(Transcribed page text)
──────────────────────────────
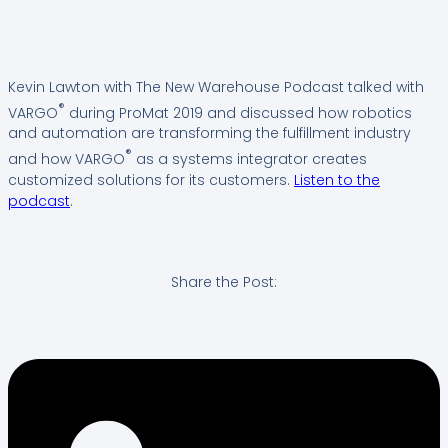
Kevin Lawton with The New Warehouse Podcast talked with
®
VARGO
during ProMat 2019 and discussed how robotics
and automation are transforming the fulfillment industry
®
and how VARGO
as a systems integrator creates
customized solutions for its customers.
Listen to the
podcast
.
Share the Post:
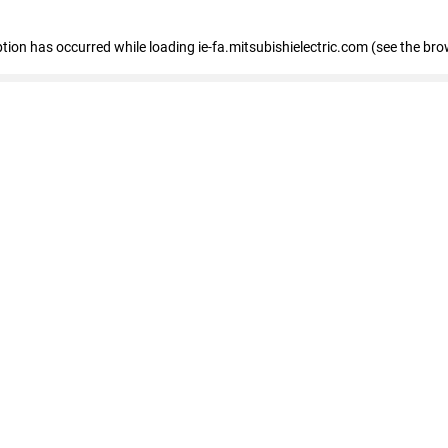
eption has occurred
while loading
ie-fa.mitsubishielectric.com
(see the bro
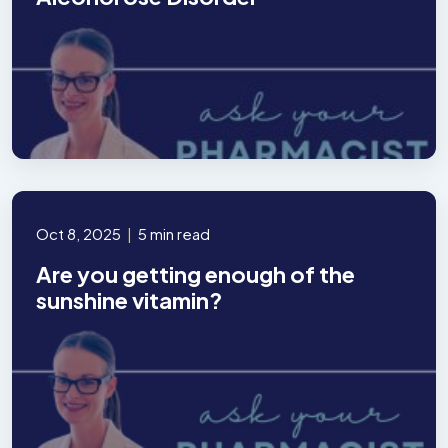
Oct 8, 2025
|
5 min read
Are you getting enough of the
sunshine vitamin?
──────────────────────────────
Copy out the text lines from every row above word for word, and leave out the pictures.

**ANSWER SECTION**
Kevin Lawton with The New Warehouse Podcast talked with
®
VARGO
during ProMat 2019 and discussed how robotics
and automation are transforming the fulfillment industry
®
and how VARGO
as a systems integrator creates
customized solutions for its customers.
Listen to the
podcast
.
Share the Post:
eption has occurred
while loading
ie-fa.mitsubishielectric.com
(see the bro
Oct 8, 2025
|
5 min read
Are you getting enough of the
sunshine vitamin?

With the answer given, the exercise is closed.